En partant de la thématique de l’exposition visitée et de l’intérêt des élèves, nous décidons avec Frédéric et Elodie que l’on pourrait proposer aux élèves de travailler sur un film d’animation et construisons la séance de décembre pour aller dans cette direction. Frédéric propose d’amener la méthode du cadavre exquis comme première étape.
Nous faisons d’abord l’exercice du cadavre exquis en deux dimensions avant de passer à la troisième. Nous utilisons pour cela la pâte à modeler que j’ai apportée et les personnages dessinés précédemment prennent du volume. Nous avons fait quatre dessins et nous faisons autant de groupes pour les personnages qui seront donc façonnés collectivement. Il est difficile de les faire tenir debout, ils se tordent. Au moment de la sonnerie, les personnages sont terminés mais tiennent péniblement en équilibre. Ils sont étranges, forcément, et je ne vois pas très bien quelle histoire ils pourraient porter. Puisqu’ils sont le fruit du hasard, constitutif du jeu du cadavre exquis ils sont, à ce titre, un peu encombrants avec leurs couleurs vives et leurs corps composites.
Cependant, cette séance où nous avons “fait ensemble” a permis de mieux se connaître, de partager de bon fous rires et d’être dans un “ici et maintenant” joyeux. Reste à envisager la suite à partir de ce point. C’est donc la dernière séance avec Frédéric, le relai doit à présent se faire avec la personne qui va prendre sa succession.

Consigne :: Recopiez mot pour mot le passage de l'extrait de source sur l'atelier de cadavre exquis, entre « En partant de » et « comme première étape. », bornes incluses. Référez-vous exclusivement à l'extrait de source.

Contenu des données ::
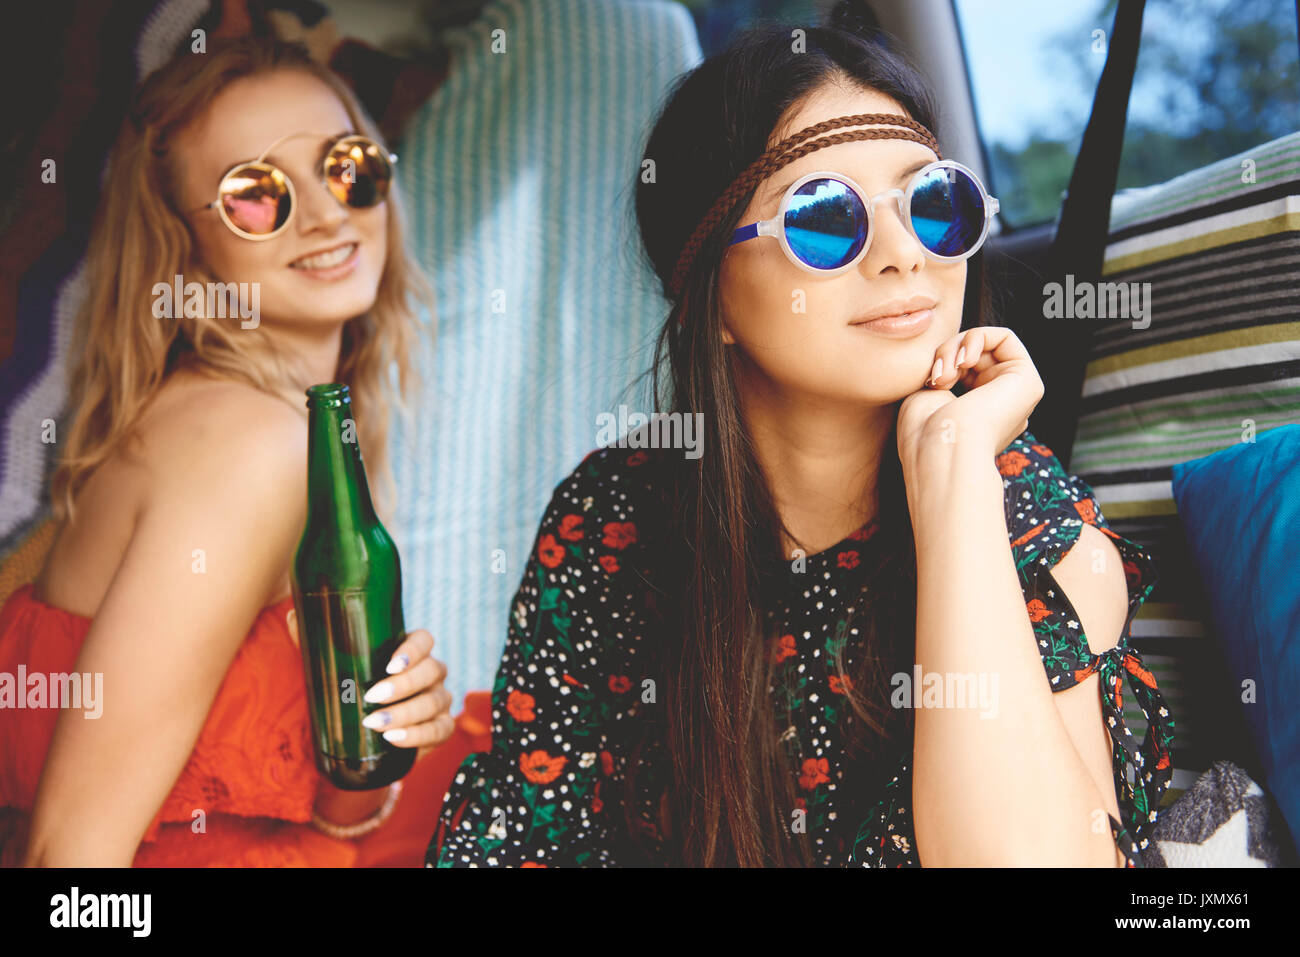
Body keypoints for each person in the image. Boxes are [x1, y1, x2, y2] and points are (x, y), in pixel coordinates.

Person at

Résultat de l'exercice ::
En partant de la thématique de l’exposition visitée et de l’intérêt des élèves, nous décidons avec Frédéric et Elodie que l’on pourrait proposer aux élèves de travailler sur un film d’animation et construisons la séance de décembre pour aller dans cette direction. Frédéric propose d’amener la méthode du cadavre exquis comme première étape.